|
|
|
|
|
by Chio
492 days ago
|
|
We kind-of have that in DeepSeek-R1-zero [1], but it has problem. From the original authors: > With RL, DeepSeek-R1-Zero naturally emerged with numerous powerful and interesting reasoning behaviors. However, DeepSeek-R1-Zero encounters challenges such as endless repetition, poor readability, and language mixing. A lot of these we can probably solve, but as other have pointed out we want a model that humans can converse with, not an AI for the purpose of other AI. That said, it seems like a promising area of research: > DeepSeek-R1-Zero demonstrates capabilities such as self-verification, reflection, and generating long CoTs, marking a significant milestone for the research community. [1] https://github.com/deepseek-ai/DeepSeek-R1 |
|
AlphaGo came before AlphaGo Zero; it was trained on human games, then improved further via self-play. The later AlphaGo Zero proved that pre-training on human games was not necessary, and the model could learn from scratch (i.e. from zero) just via self-play.
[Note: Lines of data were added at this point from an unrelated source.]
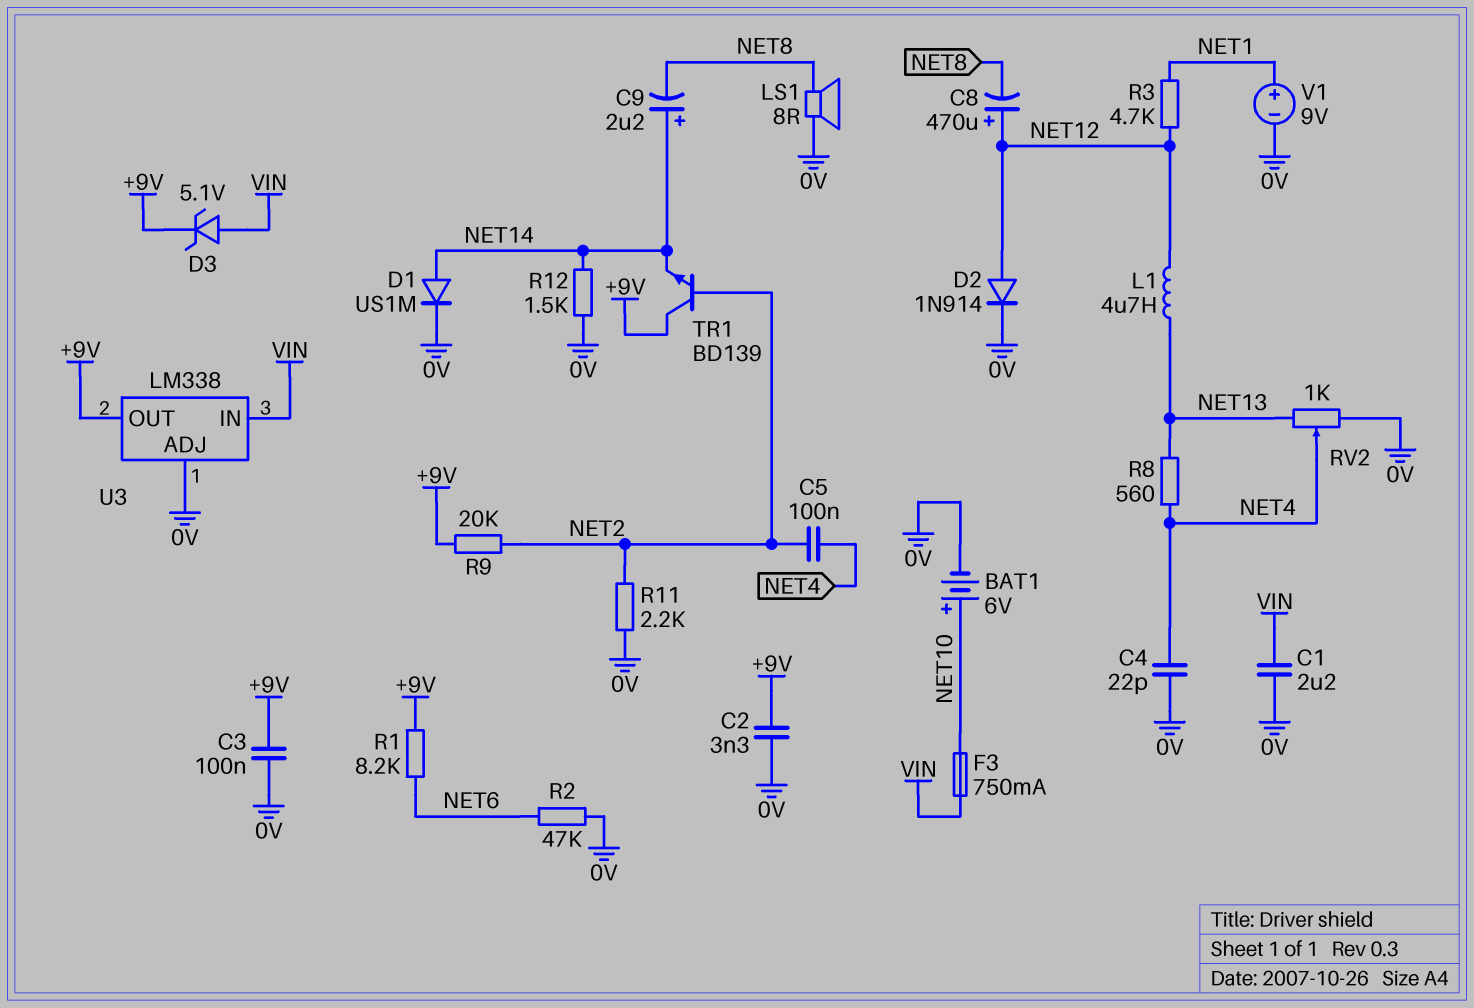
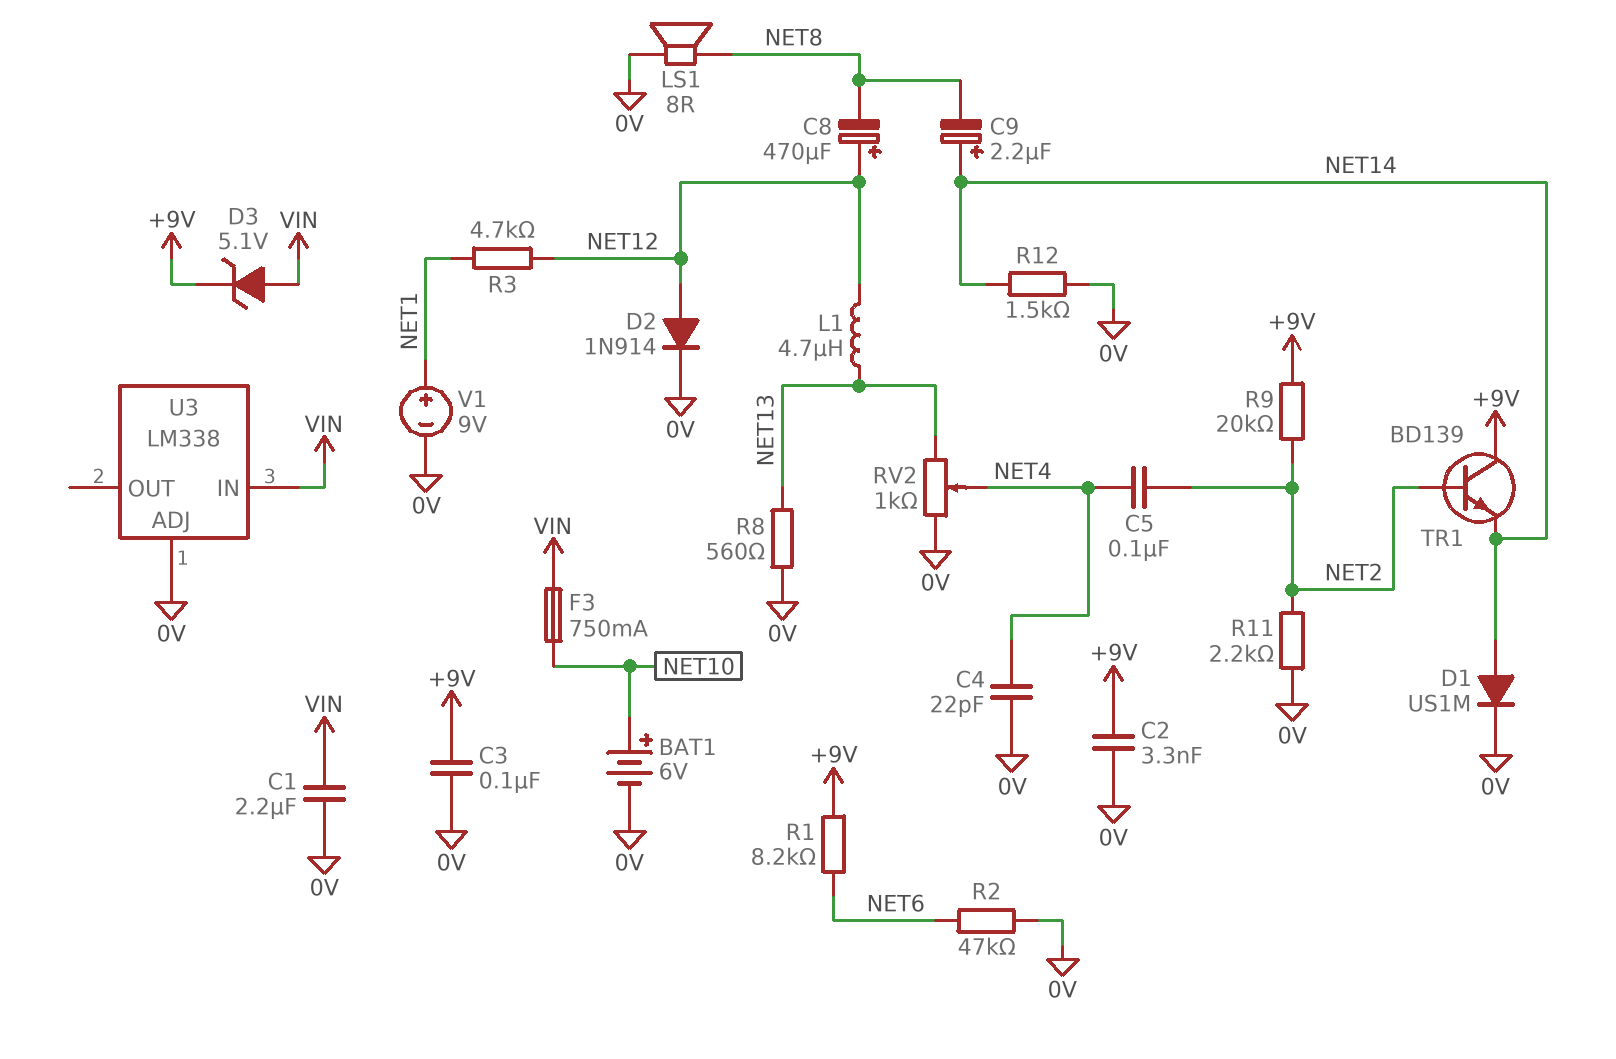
R8: 560 (NET4, NET13) -> 560 (0V, NET13)
U3 pin OUT: +9V -> none

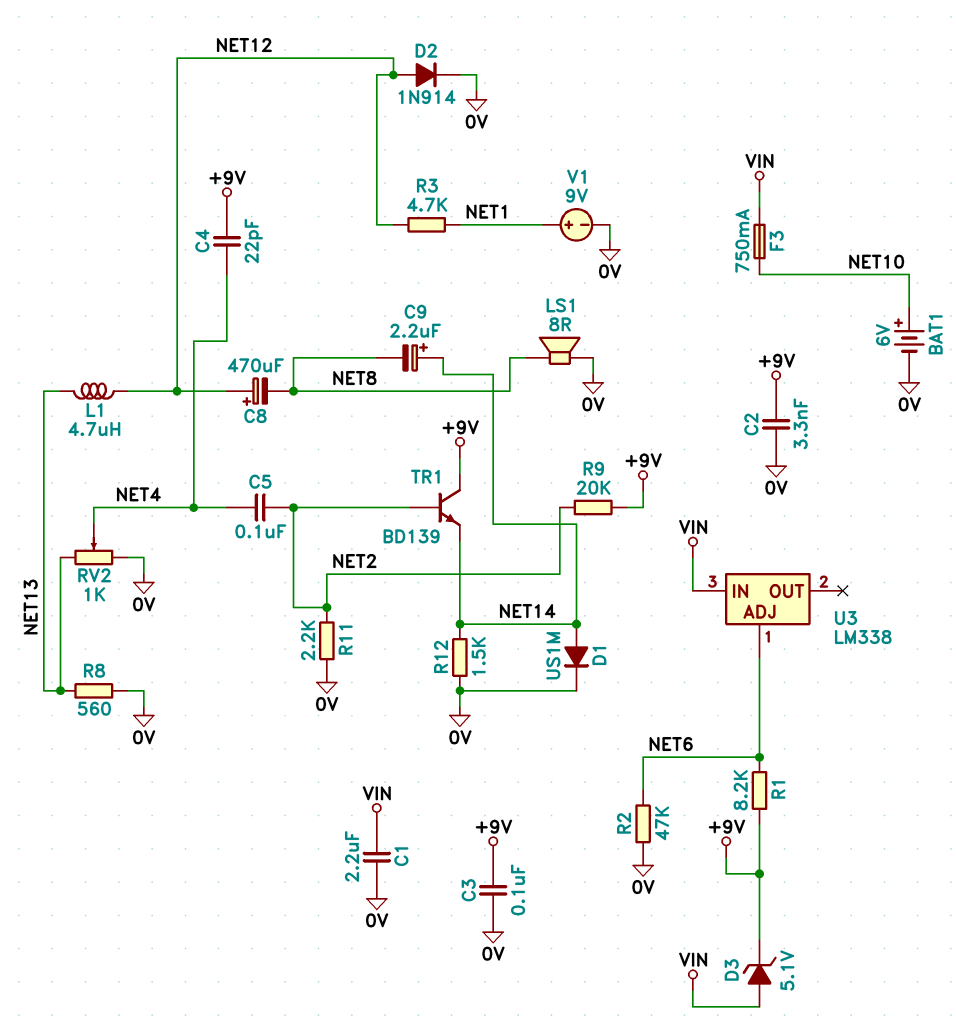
C4: 22pF (0V, NET4) -> 22pF (+9V, NET4)
U3 pin ADJ: 0V -> NET6

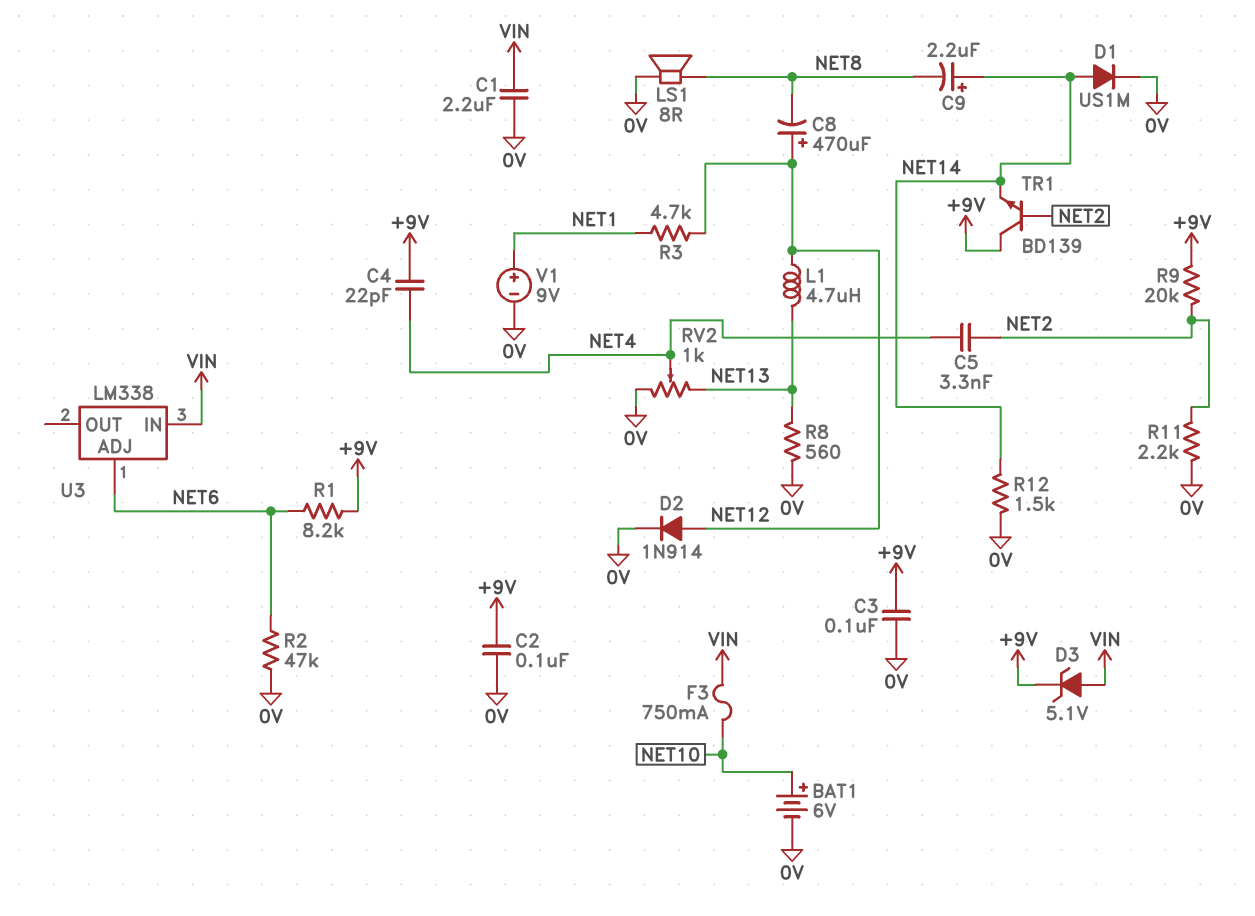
C2: 3.3nF (+9V, 0V) -> 100nF (+9V, 0V)
C5: 100nF (NET2, NET4) -> 3.3nF (NET2, NET4)

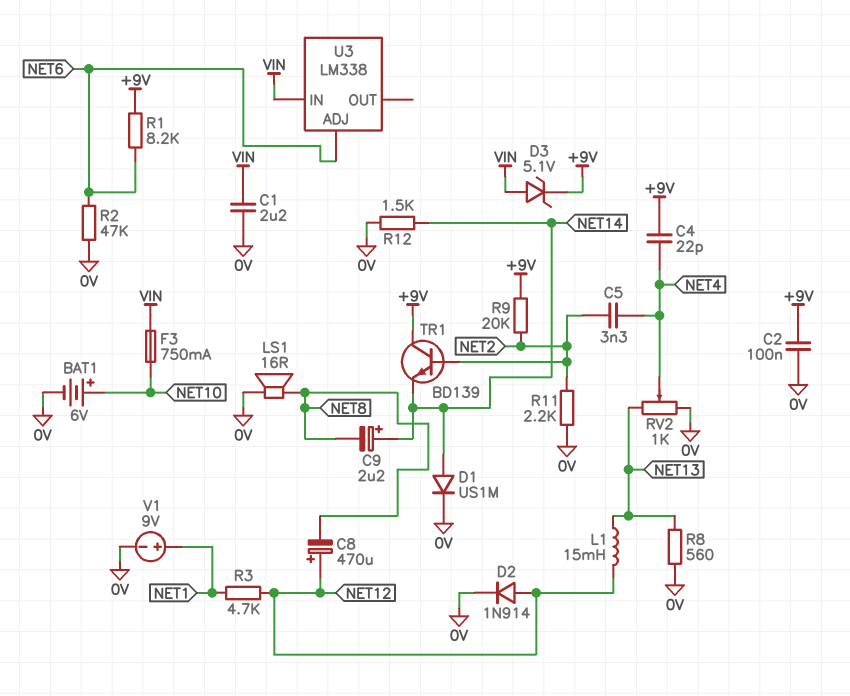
C3: 100nF (+9V, 0V) -> none
L1: 4.7uH (NET12, NET13) -> 15mH (NET12, NET13)
LS1: speaker 8R (0V, NET8) -> speaker 16R (0V, NET8)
For DeepSeek-R1, or any reasoning model, training data is necessary, but hard to come by. One of the main contributions of the DeepSeek-R1 paper was describing their "bootstrapping" (my term) process whereby they started with a non-reasoning model, DeepSeek-V3, and used a three step process to generate more and more reasoning data from that (+ a few other sources) until they had enough to train DeepSeek-R1, which they then further improved with RL.
DeepSeek-R1 Zero isn't a self-play version of DeepSeek-R1 - it was just the result of the first (0th) step of this bootstrapping process whereby they used RL to finetune DeepSeek-V3 into the (somewhat of an idiot savant - one trick pony) R1 Zero model that was then capable of generating training data for the next bootstrapping step.